Content starts

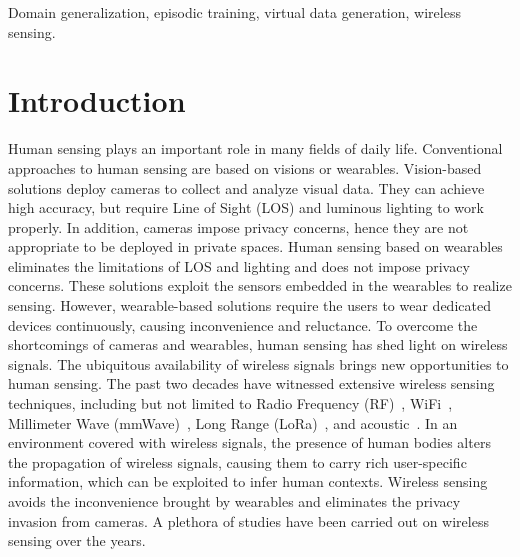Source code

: \documentclass[journal]{IEEEtran}
\begin{document}
\begin{IEEEkeywords}
Domain generalization, episodic training, virtual data generation, wireless sensing.
\end{IEEEkeywords}


\section{Introduction}
Human sensing plays an important role in many fields of daily life. Conventional approaches to human sensing are based on visions or wearables. Vision-based solutions deploy cameras to collect and analyze visual data. They can achieve high accuracy, but require Line of Sight (LOS) and luminous lighting to work properly. In addition, cameras impose privacy concerns, hence they are not appropriate to be deployed in private spaces. Human sensing based on wearables eliminates the limitations of LOS and lighting and does not impose privacy concerns. These solutions exploit the sensors embedded in the wearables to realize sensing. However, wearable-based solutions require the users to wear dedicated devices continuously, causing inconvenience and reluctance.  
%
To overcome the shortcomings of cameras and wearables, human sensing has shed light on wireless signals. The ubiquitous availability of wireless signals brings new opportunities to human sensing. The past two decades have witnessed extensive wireless sensing techniques, including but not limited to Radio Frequency (RF)~\cite{Sigg:2013,Orphomma:2013}, WiFi~\cite{MaYS:2019,LiuJ:2020}, Millimeter Wave (mmWave)~\cite{LiuH:2020,ZhaoP:2021}, Long Range (LoRa)~\cite{Bashima:2019,ZhangF:2020}, and acoustic~\cite{CaiC:2022,WangY:2022}. In an environment covered with wireless signals, the presence of human bodies alters the propagation of wireless signals, causing them to carry rich user-specific information, which can be exploited to infer human contexts. Wireless sensing avoids the inconvenience brought by wearables and eliminates the privacy invasion from cameras. A plethora of studies have been carried out on wireless sensing over the years. 
\end{document}
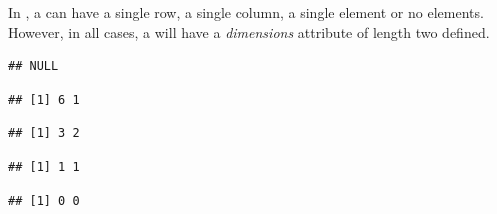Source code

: \documentclass[krantz2]{krantz}\usepackage{knitr}
\begin{document}
\begin{explainbox}
In \Rlang, a  can have a single row, a single column, a single element or no elements. However, in all cases, a  will have a \emph{dimensions} attribute of length two defined.

\begin{knitrout}\footnotesize
{}\color{fgcolor}\begin{kframe}
\begin{alltt}
 \hlkwb{<-} \hlopt{:}
\end{alltt}
\begin{verbatim}
## NULL
\end{verbatim}
\end{kframe}
\end{knitrout}

\begin{knitrout}\footnotesize
{}\color{fgcolor}\begin{kframe}
\begin{alltt}
 \hlkwb{<-} \hlstd{(}\hlopt{:}\hlstd{,}  \hlstd{=} \hlstd{)}
\end{alltt}
\begin{verbatim}
## [1] 6 1
\end{verbatim}
\begin{alltt}
 \hlkwb{<-} \hlstd{(}\hlopt{:}\hlstd{,}  \hlstd{=} \hlstd{)}
\end{alltt}
\begin{verbatim}
## [1] 3 2
\end{verbatim}
\begin{alltt}
 \hlkwb{<-} \hlstd{(}\hlstd{,}  \hlstd{=} \hlstd{)}
\end{alltt}
\begin{verbatim}
## [1] 1 1
\end{verbatim}
\begin{alltt}
 \hlkwb{<-} \hlstd{(}\hlstd{(),}  \hlstd{=} \hlstd{)}
\end{alltt}
\begin{verbatim}
## [1] 0 0
\end{verbatim}
\end{kframe}
\end{knitrout}

\end{explainbox}
\end{document}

Content ends

_WHAT YOU NEED TO DO_. Return every line of the material in which the word "However" is found.

_RESULT FOR THIS TASK_.
Human sensing plays an important role in many fields of daily life. Conventional approaches to human sensing are based on visions or wearables. Vision-based solutions deploy cameras to collect and analyze visual data. They can achieve high accuracy, but require Line of Sight (LOS) and luminous lighting to work properly. In addition, cameras impose privacy concerns, hence they are not appropriate to be deployed in private spaces. Human sensing based on wearables eliminates the limitations of LOS and lighting and does not impose privacy concerns. These solutions exploit the sensors embedded in the wearables to realize sensing. However, wearable-based solutions require the users to wear dedicated devices continuously, causing inconvenience and reluctance.  
In \Rlang, a  can have a single row, a single column, a single element or no elements. However, in all cases, a  will have a \emph{dimensions} attribute of length two defined.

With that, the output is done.